Tutto diverso durante il giorno, a casa magari vuota perché tutti a lavoro, lo scenario potrebbe essere impostato con tapparelle socchiuse per permetterte alla luce di filtrare leggermente per, magari, far prendere luce alle piante.
Di questo passo scenari possono essere creati e modificati a piacimento, meglio se anche da mobile sempre con funzioni di controllo.

PULIZIE

Quella delle pulizie é una branca della domotica piuttosto staccata; sono molti i robottini indipendenti che puliscono i pavimenti; l’ideale sarebbe che anche queste tecnologia venissero ingobate in un programma di gestione della casa che operi in sinergia con tutte le varie funzioni.
Come sapete bene questi robottini pulisci tutto lavorano autonomamente, partendo e tornando alla propria base di ricarica; ecco dunque che un sensore di movimento in casa risulterebbe piuttosto eccessivo dato che all’ora stabilita il robottino partirebbe per la propria missione.
Logicamente io mi immagino che il robottino comunichi via WiFi con l’applicazione designata sul proprio device mobile, magari con la possibilitá di avere una telecamera sullo stesso, sempre ai fini di controllo del lavoro.
Una mail di notifica e inizio pulizia, insieme a messaggi sullo stato di riempimento del sacchetto non costituiscono fantascienza.

SPESA E APPROVIGIONAMENTI

Frigoriferi che comunicano gli alimenti in scadenza e/o mancanti, forno e lavatrice che impostano cotture e lavaggi in base a quello che viene inserito, lavastoviglie controllabile da mobile e tutto sempre in contatto col sistema centrale.
Il frigorifero potrebbe addirittura indicare la spesa da acquistare in base agli alimenti carenti, magari su base settimanale basandosi sul sito del supermercato di fiducia, e in casi estremi effettuare l’acquisto previa autorizzazione da mobile (tanto la spesa viene consegnata a casa).
Scenza, non fantascenza diceva la vecchia pubblicitá di una nota marca di TV, allora ecco che la televisione potrebbe accedere anche ai nostro feed, indicandoci con tiker scorrevole le notizie di nostro interesse; stesso dicasi per lo specchio di casa o quello dell’armadio, veri e propri centri controllo della casa. Il WC analizzerá gli escrementi riportando allarmi in caso di rilevazioni anomale e per non farsi nancare niente, un pannello di controllo in ogni stanza della casa.

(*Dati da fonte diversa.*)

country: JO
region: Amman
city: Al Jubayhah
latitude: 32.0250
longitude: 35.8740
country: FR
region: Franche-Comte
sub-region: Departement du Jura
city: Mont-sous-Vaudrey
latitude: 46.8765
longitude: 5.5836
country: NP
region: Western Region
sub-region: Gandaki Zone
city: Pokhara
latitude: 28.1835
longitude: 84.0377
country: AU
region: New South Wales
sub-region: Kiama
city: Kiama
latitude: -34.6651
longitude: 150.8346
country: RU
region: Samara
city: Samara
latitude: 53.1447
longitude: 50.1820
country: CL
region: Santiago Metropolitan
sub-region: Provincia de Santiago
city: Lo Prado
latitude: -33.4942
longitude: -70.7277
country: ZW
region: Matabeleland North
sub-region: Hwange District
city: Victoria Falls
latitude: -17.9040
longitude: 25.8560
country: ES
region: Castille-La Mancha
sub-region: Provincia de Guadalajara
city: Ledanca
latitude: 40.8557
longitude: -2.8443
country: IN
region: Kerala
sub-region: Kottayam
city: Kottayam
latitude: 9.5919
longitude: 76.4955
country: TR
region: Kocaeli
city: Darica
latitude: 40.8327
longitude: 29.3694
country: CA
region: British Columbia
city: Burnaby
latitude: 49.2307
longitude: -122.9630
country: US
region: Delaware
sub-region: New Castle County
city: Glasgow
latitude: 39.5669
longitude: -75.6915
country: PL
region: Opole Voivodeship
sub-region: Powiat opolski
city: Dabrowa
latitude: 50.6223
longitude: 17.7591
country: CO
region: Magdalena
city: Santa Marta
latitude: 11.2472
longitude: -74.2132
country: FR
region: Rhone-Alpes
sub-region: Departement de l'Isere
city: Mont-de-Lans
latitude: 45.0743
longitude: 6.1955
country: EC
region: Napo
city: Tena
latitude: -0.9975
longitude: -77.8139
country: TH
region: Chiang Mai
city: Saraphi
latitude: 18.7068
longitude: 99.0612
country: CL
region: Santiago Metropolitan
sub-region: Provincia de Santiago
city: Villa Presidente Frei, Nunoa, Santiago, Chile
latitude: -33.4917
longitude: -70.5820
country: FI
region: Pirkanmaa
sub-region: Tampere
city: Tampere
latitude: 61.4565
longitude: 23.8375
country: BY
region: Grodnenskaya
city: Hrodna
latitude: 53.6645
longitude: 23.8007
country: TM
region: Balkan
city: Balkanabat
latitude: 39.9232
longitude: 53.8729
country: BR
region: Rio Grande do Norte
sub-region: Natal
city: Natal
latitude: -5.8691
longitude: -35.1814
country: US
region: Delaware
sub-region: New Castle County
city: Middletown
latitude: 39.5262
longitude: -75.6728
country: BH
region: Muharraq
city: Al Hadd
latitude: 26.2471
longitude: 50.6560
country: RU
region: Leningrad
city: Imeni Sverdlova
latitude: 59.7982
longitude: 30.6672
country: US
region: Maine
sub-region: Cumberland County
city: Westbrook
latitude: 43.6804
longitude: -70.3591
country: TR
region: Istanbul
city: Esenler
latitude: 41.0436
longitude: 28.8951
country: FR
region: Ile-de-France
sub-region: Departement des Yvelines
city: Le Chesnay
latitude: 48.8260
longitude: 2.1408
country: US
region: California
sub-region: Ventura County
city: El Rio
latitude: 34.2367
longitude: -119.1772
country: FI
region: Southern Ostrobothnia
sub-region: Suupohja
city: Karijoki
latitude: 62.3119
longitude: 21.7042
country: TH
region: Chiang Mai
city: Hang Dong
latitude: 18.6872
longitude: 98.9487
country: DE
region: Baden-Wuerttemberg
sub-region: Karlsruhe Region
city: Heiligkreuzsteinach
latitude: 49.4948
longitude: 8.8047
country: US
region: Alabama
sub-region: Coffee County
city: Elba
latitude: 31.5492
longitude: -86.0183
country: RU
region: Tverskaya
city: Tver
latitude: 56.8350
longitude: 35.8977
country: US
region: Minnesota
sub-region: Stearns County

CANCELLO – ASCENSORE – PORTA

Ma la casa inizia fuori, dal cancello esterno piuttosto che quello del garage. Allora ovviamente il cancello che si apre automaticamente, ma non col solito telecomando, bensi localizzando la nostra posizione col GPS della macchina o del device a 150 m dall’abitazione, e in caso di condominio che ne direste di poter chiamare l’ascensore prima di arrivare all’ascensore?
Dall’applicazione mobile potrebbe essere possibile richiamare al piano (o al piano terra) l’ascensore, abilitando o disabilitando gli allarmi. In questo modo si arriverebbe all’ascensore sempre disponibili o in arrivo.
La porta d’ingresso potrebbe essere si con la consueta chiave (ma anche a impronta digitale) con RFID che riconoscendo il tag potrebbe accoglierci a casa accendendo le luci, musica o TV secondo le nostre impostazioni.
Il non plus ultra sarebbe una casa a comando vocale, ipotizzando un comando di attivazione per impartire ordini (il nome che daremo alla casa) per poi chiede quello che vogliamo.
Ipotizzamdo in “Mario” il nome della casa potrebbe essere facile comandare: Mario.. Luci soggiorno.

Tutto piú o meno fattibile, tutto con un costo che magari ad oggi nn é il massimo dell’accessibilità; ma intanto pensiamoci!